The reason why specific properties for bounding boxes and centroids have been defined in the DCAT namespace was that there was no standard way of doing this - i.e., commonly used vocabularies, as the W3C Basic Geo and GeoSPARQL, don't have such properties (something that is instead being addressed in the new version of GeoSPARQL under development), with the exception of Schema.org (schema:box).

About your note at point 1.b:

By defining dcat:bbox [...], we are basically saying (or at the very least implying): there is only 1 semantically meaningful relationship between dcat:Resource and any bounding box representation, and we are not very clear about what we mean by it.

Any suggestion on how to improve the description of dcat:bbox is more than welcome. However, as I said in https://github.com/w3c/dxwg/issues/1392#issuecomment-905022220 , dcat:bbox is just meant to specify the bounding box of a spatial thing, but it does not exclude other types of relationships between this thing and a bounding box. I gave the example of spatial coverage, but the same approach applies to any other type of relationship - e.g., a relationship as the one you give as an example (:occupiesPhysicalSpace) can be specified as follows:

a:Resource a dcat:Resource ;
  :occupiesPhysicalSpace [ a dcterms:Location ;
    dcat:bbox "POLYGON((...))"^^geosparql:wktLiteral
] .

I am not sure I answered to all your points, so please let me know whatever I missed. Also, it would be very useful if you could complement the issues you are highlighting with specific use cases and examples, so to better understand the possible weaknesses of the current DCAT approach in addressing your requirements.

JoepvanGenuchten commented 3 years ago

@andrea-perego thank you for the links to the other discussions.

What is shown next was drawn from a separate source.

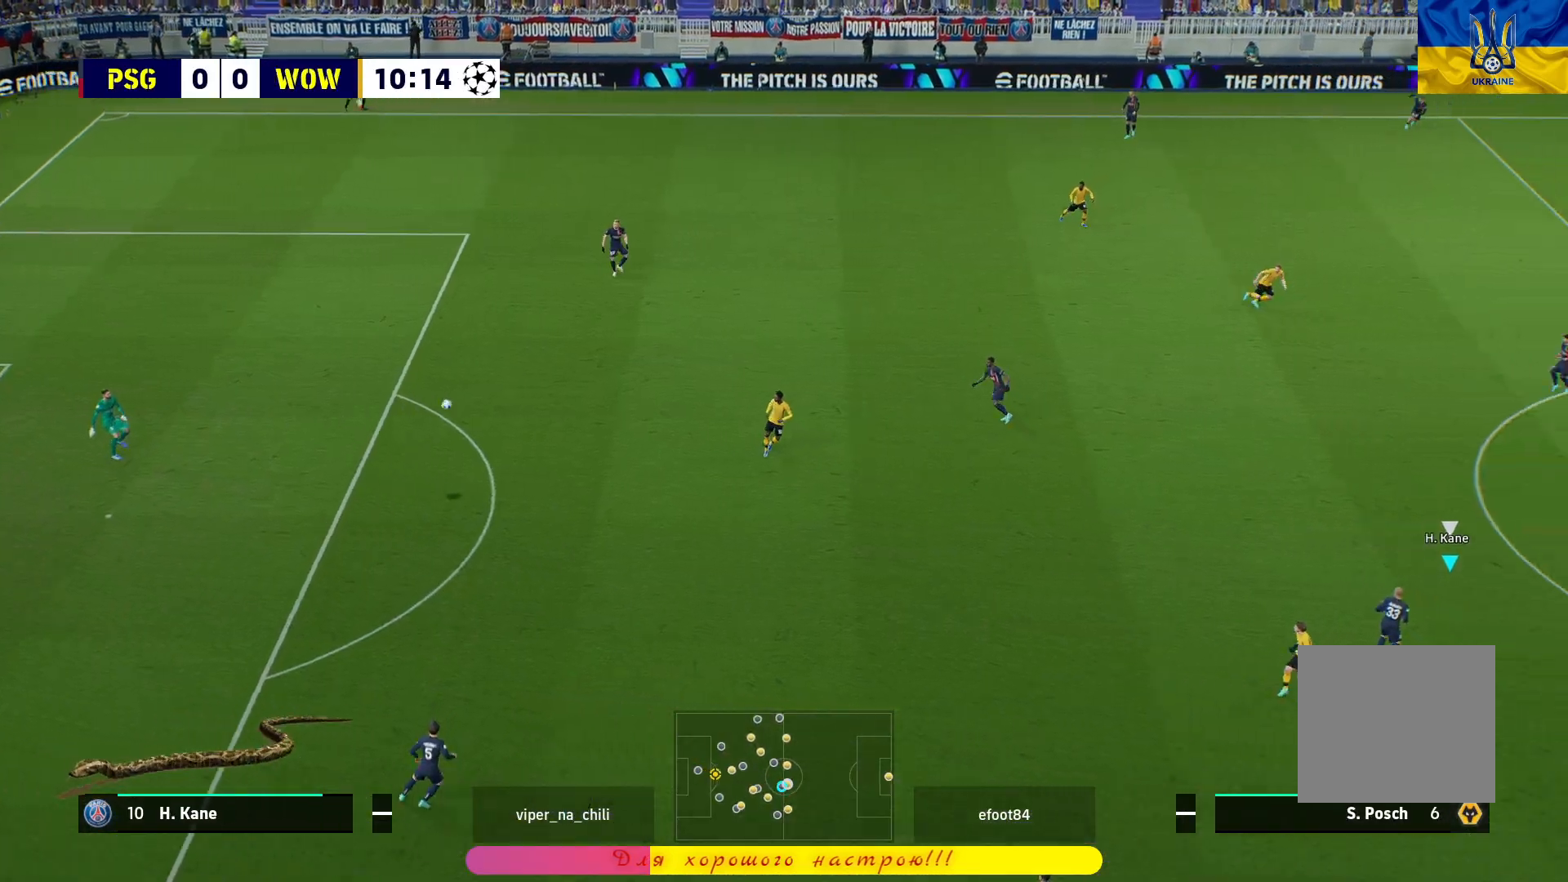
{"buttons": ["R1"], "left_stick": "up-left", "right_stick": "center", "events": []}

About "why its in here": I see a lot of clarifying arguments, especially in issue 83. I agree with the formal arguments about why you might want a separate object property to describe this particular usecase. But I maintain it should be handled by a geospatially oriented vocabulary and not by one aimed at data cataloging. I would say it makes the catalogging vocabulary cluttered/bulky/bloated with concepts that are/should be handled in different domains (personal context note: I have been working with the IEC-CM which is a fantastic but massive reference model for the electric utilities. Its very size stands in the way of adoption by the shear intimidation new-comers feel when trying to work with it, so keeping reference models small and 'digestable' is one of the things I try to aim for in my work) . Having said that: i get the sense that decision about this issue has been made and I might disagree with the outcome, but perhaps I should lay that to rest.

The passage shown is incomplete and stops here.